## Activity 1
Pull out every line of the records that contains the string "kwotę". Case counts.

## Source passage
# Edwin and his 2nd MILESTONE!!



## Eugin

*  TO OUR STAR MATHEMATICIAN!!!  * 

*CONGRATULATIONS, EDWIN!!  *

*Thanks so much for all of your contributions and your wish to *
*continue helping us with your brilliant answers!!*

*KEEP UP THE GREAT JOB!! *

*   *
​


----------



## VenusEnvy

Edwin: Whew! Finally! You had been dangling at 1,995 for so long!

Many warm congrats!!!


----------



## fenixpollo

*Happy Day, Edwin.  *


----------



## Rayines

*¡¡FELICITACIONES, EDWIN!!  *

(Congratulations, Edwin!!  )


----------



## Whodunit

* Thanks for all your help. Enjoy YOUR day. *​


----------



## ampurdan

HAPPY 2000 
EDWIN!!!​


----------



## cubaMania

Edwin, Congratulations on 2000 fun and interesting posts.


----------



## Mita

¿Puedo escribir en español?  
La verdad no creo vayas a responder algo acá, pero no me cabe duda de que vas a leer este hilo.  ¡Así que aprovecho la ocasión para felicitarte! Por tu gran aporte al foro (aunque en el último tiempo no has participado muy seguido ) y por tu sabiduría.  ¡De verdad que te admiro! Y disfruto leyendo tus posts, me haces recordar a mi papá, jeje.

## Records provided
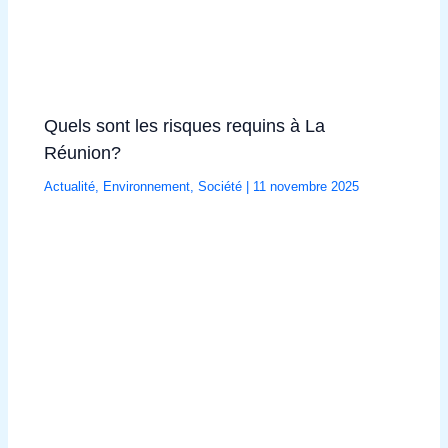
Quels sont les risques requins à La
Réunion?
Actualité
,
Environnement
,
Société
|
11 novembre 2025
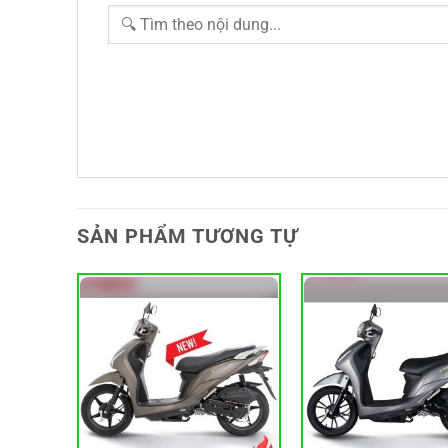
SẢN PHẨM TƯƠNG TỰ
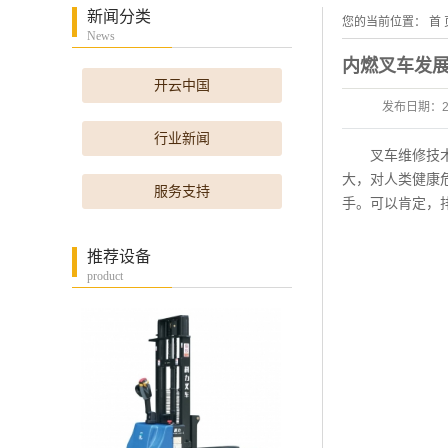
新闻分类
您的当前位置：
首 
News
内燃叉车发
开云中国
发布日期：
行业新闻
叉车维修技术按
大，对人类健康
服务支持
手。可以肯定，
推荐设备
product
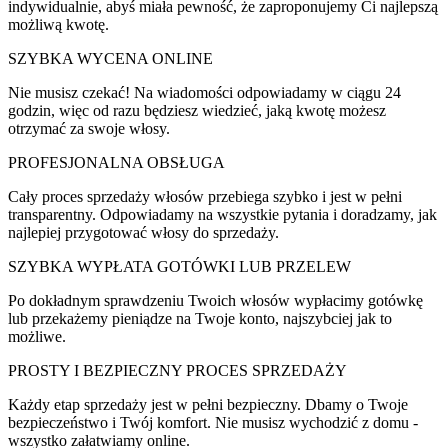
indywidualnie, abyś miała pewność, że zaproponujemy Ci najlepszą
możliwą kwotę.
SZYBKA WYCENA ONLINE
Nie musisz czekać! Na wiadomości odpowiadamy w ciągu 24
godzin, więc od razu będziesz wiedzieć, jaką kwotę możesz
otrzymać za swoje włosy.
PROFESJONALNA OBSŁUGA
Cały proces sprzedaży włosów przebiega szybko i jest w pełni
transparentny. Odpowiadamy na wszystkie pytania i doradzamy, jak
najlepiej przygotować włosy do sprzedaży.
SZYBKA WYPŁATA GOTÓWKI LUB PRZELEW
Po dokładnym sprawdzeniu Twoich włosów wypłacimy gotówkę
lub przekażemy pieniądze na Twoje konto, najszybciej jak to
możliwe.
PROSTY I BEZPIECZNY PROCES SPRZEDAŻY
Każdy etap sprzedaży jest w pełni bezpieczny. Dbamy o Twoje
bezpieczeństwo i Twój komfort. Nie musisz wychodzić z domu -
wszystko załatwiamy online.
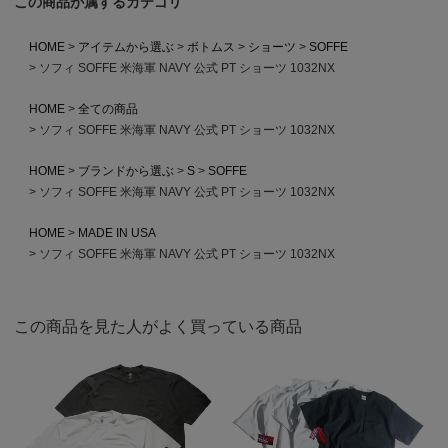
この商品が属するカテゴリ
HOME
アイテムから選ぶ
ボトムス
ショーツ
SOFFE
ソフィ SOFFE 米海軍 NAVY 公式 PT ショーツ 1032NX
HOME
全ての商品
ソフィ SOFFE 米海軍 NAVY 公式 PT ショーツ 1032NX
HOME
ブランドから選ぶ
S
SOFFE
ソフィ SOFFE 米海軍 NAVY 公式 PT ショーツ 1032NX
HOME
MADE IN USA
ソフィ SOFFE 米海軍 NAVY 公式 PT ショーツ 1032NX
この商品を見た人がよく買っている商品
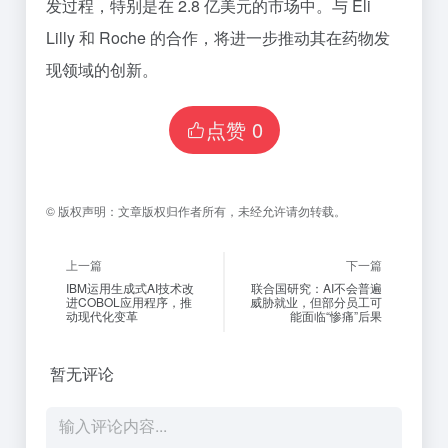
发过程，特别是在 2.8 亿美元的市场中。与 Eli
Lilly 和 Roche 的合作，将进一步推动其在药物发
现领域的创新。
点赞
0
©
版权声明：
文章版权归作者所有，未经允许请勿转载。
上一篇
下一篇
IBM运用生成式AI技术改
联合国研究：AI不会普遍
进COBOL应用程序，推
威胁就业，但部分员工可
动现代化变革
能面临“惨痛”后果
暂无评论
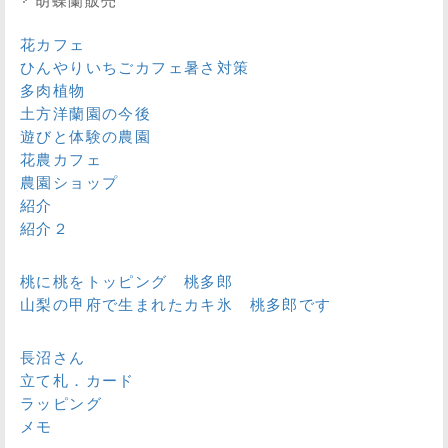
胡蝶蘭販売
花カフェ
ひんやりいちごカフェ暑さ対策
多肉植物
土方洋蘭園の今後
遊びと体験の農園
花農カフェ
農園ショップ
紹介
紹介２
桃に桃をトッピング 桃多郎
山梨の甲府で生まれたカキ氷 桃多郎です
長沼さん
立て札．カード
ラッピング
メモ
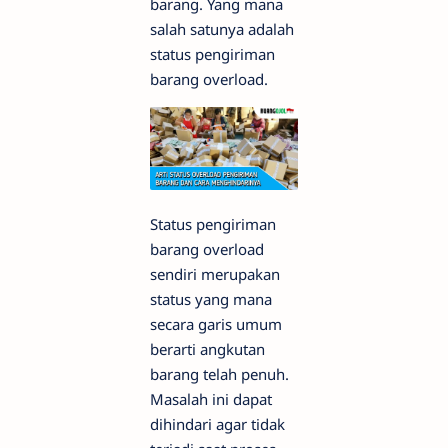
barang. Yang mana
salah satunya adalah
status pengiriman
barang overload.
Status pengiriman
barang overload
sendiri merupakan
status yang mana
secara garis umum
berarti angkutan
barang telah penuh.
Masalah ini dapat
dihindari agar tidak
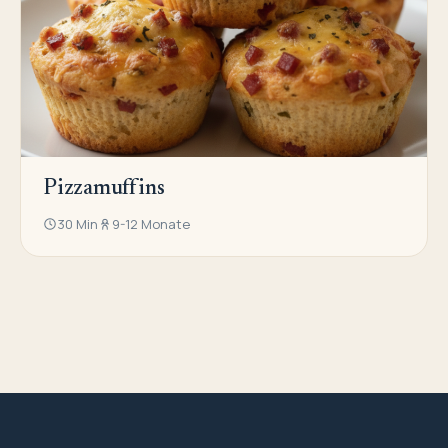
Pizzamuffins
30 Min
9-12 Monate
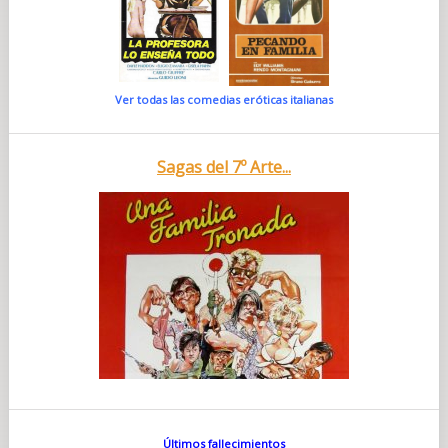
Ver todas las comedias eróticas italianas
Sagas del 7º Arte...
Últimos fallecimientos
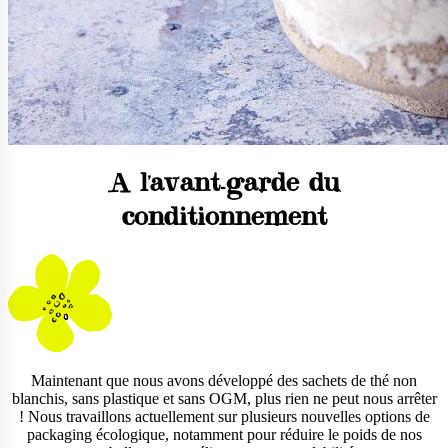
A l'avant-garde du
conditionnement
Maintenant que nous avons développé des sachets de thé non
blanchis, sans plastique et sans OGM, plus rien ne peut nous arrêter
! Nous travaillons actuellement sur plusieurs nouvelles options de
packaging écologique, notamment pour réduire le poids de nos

## Activity 2
List the usernames of all the members who posted in the thread congratulating Edwin, shown above.

## Written reply 1
możliwą kwotę.
godzin, więc od razu będziesz wiedzieć, jaką kwotę możesz

## Written reply 2
Eugin, VenusEnvy, fenixpollo, Rayines, Whodunit, ampurdan, cubaMania, Mita